Text section:
Regulation of respiratory pumping activity in the marine gastropod mollusc Aplysia californica

Abstract

Gill ventilation in Aplysia californica is achieved by a stereotypic behavior pattern referred to as Respiratory Pumping (RP). The behavior consists of a rapidly successive contraction of the gill, siphon, mantle and parapodia. This forces hemolymph, contained within the gill, into the heart and hemoceol while water surrounding the gill is displaced through the siphon. Upon relaxation, hemolymph refills the gill and fresh seawater returns to the mantle cavity. RP activity in Aplysia californica has been described as an irregularly-occurring behavior which is responsive to extrinsic stimuli (mechanical, photic and chemical). There are, however, three forms of RP activity, (1) simple RP activity, that which responds strictly to metabolic and respiratory requirements, (2) elicited RP activity, that which is triggered by sensory input unrelated to respiratory demands, and (3) RP seizures a previously unrecognized form of RP behavior. The irregularity of RP is derived from the imposition of RP seizures and elicited RP into the regularly-occurring simple RP activity. All RP behavior is mediated by neuronal activity arising in two clusters of autogenously firing nerve cells which rhythmically generate bursts of activity (8.5 bursts/hour in vitro), and produce simple RP behavior at a low steady rate in vivo (4.01 contractions/hour). Other forms of RP behavior (i.e., elicited RP and RP seizures) are produced by sensory modulation of the "pacemaker" cell's endogenous rhythm. It was determined that D-lactate, a product of anaerobic glycolysis, profoundly increases the frequency of bursting from these cell clusters and concomitantly increases the rate of the simple RP contractions. D-lactate concentrations in Aplysia hemolymph may be an important rate determining factor for simple RP activity during short-term exposure to hypoxic environmental conditions. The initiating mechanisms for the newly discovered behavior pattern, RP seizure, have not been identified. Some evidence suggests that the stimulus is blood-borne but not a product of anaerobiosis. The function of the RP seizure is also unknown but the fact that it is produced by special modulation of the general neuronal mechanisms which mediate simple RP behavior, suggests that the two behaviors may have parallel physiological roles.

Source information:

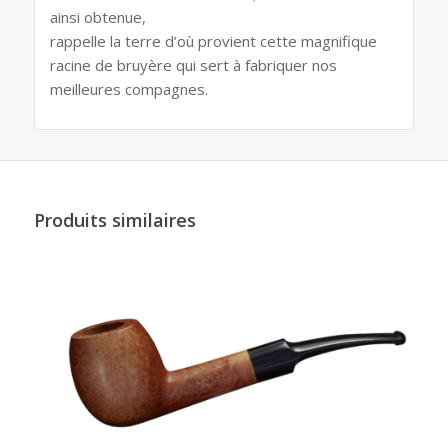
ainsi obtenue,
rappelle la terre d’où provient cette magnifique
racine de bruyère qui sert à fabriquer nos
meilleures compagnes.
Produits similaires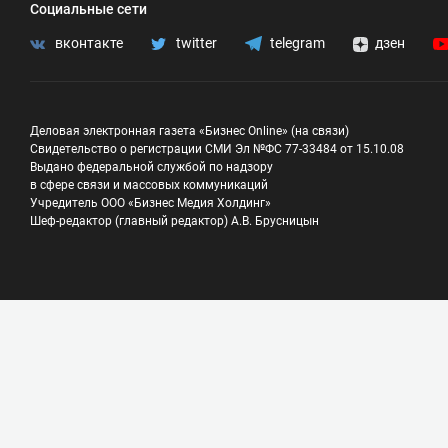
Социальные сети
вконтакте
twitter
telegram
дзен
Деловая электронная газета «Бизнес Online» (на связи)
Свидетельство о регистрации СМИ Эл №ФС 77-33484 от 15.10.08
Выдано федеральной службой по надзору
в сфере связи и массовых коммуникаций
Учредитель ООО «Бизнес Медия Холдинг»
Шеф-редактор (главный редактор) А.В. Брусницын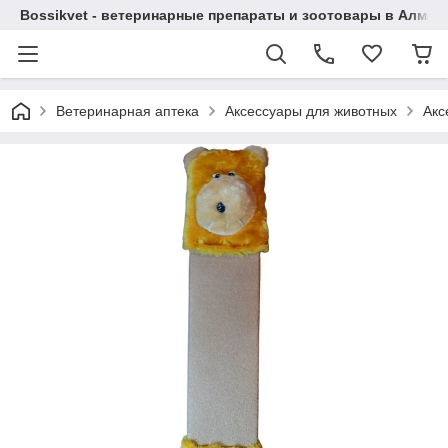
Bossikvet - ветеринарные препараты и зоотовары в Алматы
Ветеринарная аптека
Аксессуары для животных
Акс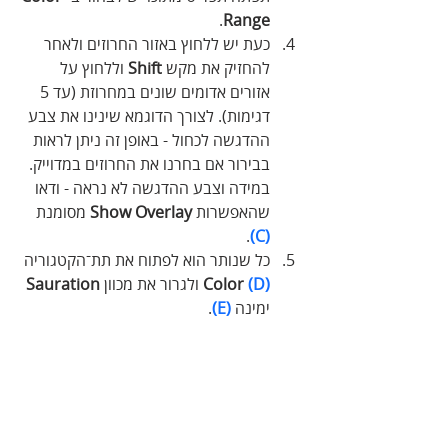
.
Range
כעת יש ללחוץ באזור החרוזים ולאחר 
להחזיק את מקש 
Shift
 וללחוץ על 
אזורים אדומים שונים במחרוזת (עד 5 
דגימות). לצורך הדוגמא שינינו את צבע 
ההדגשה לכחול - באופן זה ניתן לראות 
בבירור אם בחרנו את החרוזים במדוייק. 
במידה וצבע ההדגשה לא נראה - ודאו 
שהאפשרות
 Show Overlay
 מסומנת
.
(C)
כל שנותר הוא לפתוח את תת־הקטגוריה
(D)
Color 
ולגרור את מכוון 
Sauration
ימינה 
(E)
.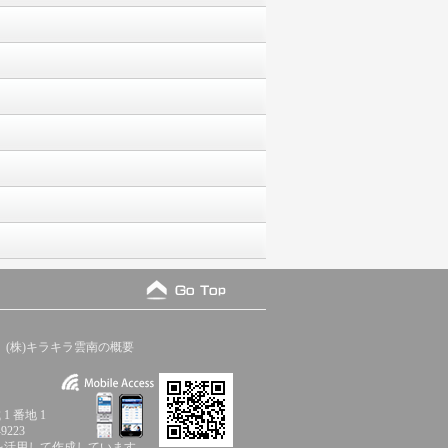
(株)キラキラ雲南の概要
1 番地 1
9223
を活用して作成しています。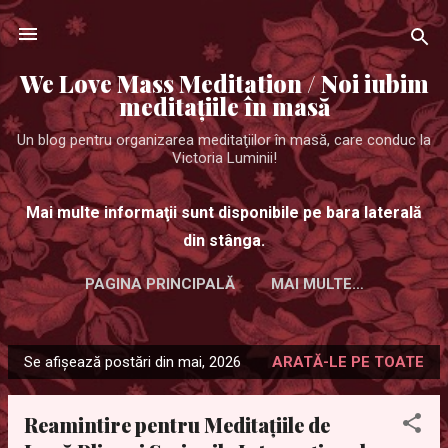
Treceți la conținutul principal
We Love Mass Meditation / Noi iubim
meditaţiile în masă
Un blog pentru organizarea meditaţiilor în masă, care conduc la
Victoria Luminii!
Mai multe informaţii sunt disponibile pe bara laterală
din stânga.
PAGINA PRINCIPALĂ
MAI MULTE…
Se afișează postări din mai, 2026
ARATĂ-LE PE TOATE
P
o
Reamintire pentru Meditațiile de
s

Task goal:
Answer these from the abstract above:
1. Which four structures contract in rapid succession during Respiratory Pumping?
2. At what rate do the two nerve cell clusters generate bursts of activity in vitro?
3. Which substance greatly increases the frequency of bursting from these cell clusters?

Answer section:
1. The gill, siphon, mantle and parapodia.
2. 8.5 bursts/hour.
3. D-lactate, a product of anaerobic glycolysis.